Unlike the shells of snails, however, the internal shells of slugs have long lost their functions. They now reside, away from the direct effects of the environment, buried under the slugs’ skin. The shell sits atop some of the vital organs, such as the heart and the kidney. Hence, one could argue that it still has a protective function. But this argument is weakened much when one notices that many slugs don’t have shells at all, yet they get by just as well. Moreover, sometimes a slug’s shell can be so thin and flimsy that one wonders why the slug even bothered to make one.
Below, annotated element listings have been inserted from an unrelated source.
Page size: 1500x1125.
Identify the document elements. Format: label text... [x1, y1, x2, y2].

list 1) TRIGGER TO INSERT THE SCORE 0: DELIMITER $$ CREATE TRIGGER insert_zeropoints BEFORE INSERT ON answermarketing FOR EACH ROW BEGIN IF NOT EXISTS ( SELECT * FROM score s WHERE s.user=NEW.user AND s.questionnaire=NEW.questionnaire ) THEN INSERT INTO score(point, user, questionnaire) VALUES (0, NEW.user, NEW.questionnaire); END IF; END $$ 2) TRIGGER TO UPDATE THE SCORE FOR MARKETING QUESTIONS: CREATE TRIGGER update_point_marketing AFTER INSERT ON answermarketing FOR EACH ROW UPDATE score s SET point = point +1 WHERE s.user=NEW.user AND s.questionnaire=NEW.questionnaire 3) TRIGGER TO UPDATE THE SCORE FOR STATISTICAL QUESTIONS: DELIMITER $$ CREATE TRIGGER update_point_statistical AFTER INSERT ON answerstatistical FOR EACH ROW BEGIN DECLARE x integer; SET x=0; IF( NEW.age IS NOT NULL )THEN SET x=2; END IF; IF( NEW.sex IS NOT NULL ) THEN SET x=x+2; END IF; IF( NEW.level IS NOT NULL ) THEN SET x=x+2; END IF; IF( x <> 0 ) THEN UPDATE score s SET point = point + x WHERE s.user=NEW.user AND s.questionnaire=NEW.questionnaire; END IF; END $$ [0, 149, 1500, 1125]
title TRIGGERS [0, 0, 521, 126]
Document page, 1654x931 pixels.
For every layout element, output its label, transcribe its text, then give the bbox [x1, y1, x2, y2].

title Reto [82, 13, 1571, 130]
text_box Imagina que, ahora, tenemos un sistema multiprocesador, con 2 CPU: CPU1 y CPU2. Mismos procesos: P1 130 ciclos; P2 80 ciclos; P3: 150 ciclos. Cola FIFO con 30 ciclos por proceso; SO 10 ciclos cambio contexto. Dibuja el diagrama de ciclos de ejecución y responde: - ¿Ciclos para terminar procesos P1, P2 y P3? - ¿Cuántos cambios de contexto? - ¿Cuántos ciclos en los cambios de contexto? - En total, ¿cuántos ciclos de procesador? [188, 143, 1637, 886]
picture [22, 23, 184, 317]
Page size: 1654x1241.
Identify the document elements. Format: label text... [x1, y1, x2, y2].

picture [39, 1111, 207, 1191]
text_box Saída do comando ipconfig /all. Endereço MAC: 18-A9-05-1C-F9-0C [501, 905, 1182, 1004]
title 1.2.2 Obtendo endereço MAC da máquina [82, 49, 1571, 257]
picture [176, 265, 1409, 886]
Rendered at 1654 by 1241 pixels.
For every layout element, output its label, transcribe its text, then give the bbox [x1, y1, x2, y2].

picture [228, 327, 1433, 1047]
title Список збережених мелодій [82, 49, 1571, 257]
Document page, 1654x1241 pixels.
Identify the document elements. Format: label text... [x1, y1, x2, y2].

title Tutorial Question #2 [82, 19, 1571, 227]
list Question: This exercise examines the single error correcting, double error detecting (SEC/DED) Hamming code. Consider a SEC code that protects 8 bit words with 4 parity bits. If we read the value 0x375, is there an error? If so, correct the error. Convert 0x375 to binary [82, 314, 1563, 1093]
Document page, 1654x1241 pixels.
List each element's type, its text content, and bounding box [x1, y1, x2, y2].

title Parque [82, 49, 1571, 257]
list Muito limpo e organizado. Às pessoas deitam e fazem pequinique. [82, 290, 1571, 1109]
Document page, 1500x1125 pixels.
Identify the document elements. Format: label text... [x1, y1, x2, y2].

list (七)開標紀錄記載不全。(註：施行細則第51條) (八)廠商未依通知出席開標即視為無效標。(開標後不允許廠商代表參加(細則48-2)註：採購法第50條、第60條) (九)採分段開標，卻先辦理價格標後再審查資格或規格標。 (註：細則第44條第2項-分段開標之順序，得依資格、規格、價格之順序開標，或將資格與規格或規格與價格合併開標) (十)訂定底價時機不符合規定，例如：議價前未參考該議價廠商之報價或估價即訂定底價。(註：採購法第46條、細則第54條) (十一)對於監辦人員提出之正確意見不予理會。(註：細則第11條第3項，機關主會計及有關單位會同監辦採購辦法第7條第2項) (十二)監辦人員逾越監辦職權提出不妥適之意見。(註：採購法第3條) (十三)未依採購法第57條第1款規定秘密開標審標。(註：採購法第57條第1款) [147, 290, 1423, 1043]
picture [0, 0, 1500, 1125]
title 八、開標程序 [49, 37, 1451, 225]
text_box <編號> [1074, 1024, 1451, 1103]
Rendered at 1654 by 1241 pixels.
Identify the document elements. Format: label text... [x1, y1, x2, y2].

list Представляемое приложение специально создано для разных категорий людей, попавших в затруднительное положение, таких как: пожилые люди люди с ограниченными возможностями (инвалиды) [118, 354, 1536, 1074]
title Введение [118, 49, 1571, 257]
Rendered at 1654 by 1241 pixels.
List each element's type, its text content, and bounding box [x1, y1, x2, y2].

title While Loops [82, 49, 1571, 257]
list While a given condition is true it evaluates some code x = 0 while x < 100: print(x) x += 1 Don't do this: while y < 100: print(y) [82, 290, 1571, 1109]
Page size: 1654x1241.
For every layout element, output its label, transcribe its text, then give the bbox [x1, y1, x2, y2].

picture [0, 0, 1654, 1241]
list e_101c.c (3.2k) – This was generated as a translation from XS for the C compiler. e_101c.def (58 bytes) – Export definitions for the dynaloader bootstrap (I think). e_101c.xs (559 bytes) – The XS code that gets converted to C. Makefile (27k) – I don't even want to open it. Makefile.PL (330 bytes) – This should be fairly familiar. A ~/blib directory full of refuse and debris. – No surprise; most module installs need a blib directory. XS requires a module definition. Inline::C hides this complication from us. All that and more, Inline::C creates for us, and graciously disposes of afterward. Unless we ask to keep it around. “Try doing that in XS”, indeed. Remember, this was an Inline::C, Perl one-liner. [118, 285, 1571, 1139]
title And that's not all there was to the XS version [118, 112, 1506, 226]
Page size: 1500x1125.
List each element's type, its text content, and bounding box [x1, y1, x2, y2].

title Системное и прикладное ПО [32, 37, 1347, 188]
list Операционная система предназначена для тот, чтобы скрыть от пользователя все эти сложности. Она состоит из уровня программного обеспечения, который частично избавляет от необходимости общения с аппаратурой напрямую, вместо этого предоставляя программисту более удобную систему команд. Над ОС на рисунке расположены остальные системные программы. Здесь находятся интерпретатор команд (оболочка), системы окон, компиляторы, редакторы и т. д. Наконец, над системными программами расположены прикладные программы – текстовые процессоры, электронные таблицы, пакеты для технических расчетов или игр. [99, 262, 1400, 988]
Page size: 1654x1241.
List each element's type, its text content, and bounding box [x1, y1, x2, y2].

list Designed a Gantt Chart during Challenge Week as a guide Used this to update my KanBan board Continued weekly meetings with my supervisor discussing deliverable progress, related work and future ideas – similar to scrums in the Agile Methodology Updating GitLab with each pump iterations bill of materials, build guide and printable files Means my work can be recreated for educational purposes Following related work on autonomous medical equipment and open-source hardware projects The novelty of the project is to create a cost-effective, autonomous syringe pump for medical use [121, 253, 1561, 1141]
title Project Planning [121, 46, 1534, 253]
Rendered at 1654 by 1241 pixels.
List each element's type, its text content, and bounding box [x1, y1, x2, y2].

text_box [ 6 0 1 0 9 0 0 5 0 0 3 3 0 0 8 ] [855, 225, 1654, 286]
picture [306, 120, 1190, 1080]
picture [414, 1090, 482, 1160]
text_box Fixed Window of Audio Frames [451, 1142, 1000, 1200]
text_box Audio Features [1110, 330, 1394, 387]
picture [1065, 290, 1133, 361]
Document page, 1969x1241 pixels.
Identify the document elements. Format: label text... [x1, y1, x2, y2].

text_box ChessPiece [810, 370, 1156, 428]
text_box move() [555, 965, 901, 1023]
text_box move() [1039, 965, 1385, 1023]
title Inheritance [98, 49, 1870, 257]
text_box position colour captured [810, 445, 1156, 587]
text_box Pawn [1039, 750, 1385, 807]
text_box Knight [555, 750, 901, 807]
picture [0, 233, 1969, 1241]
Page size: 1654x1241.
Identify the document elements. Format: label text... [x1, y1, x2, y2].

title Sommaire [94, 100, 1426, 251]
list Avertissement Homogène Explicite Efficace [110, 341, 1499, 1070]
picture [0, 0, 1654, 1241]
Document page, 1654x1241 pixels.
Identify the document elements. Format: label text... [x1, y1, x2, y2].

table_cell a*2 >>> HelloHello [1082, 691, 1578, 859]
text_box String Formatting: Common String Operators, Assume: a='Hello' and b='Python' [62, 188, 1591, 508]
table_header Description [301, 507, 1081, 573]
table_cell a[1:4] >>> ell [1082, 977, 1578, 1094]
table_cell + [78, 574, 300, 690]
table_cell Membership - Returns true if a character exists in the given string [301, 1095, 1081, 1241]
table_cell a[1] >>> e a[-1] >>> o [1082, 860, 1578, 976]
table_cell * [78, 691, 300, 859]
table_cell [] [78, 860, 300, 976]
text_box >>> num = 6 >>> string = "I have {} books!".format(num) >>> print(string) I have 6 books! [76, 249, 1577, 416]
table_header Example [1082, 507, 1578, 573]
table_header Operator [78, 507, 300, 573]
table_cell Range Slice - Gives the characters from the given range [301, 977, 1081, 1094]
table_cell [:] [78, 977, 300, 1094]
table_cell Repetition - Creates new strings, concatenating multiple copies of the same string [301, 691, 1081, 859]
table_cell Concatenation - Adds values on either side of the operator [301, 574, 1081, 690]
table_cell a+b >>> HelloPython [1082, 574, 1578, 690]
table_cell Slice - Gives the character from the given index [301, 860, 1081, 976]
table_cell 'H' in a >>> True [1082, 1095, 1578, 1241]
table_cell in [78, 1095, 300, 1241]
If the snail shells are species specific, mostly because they are directly subject to natural selection, the reverse argument that follows is that the slug shells that are not selected anymore should not be species specific. This is indeed the case with the internal shells of the slugs in the widespread families Limacidae and Milacidae 1.
These are some slug shells that I found in soil samples collected during a field trip in Istanbul, Turkey in the summer of 2000. All they tell me is that some limacid slugs were present in the area. Otherwise, they can’t reveal their true identities, for they have been silenced by evolution.
1. Reuse, C., 1983. On the taxonomic significance of the internal shell in the identification of European slugs of the families Limacidae and Milacidae (Gastropoda, Pulmonata). Biologisch Jaarboek Dodonaea 51, 180–200.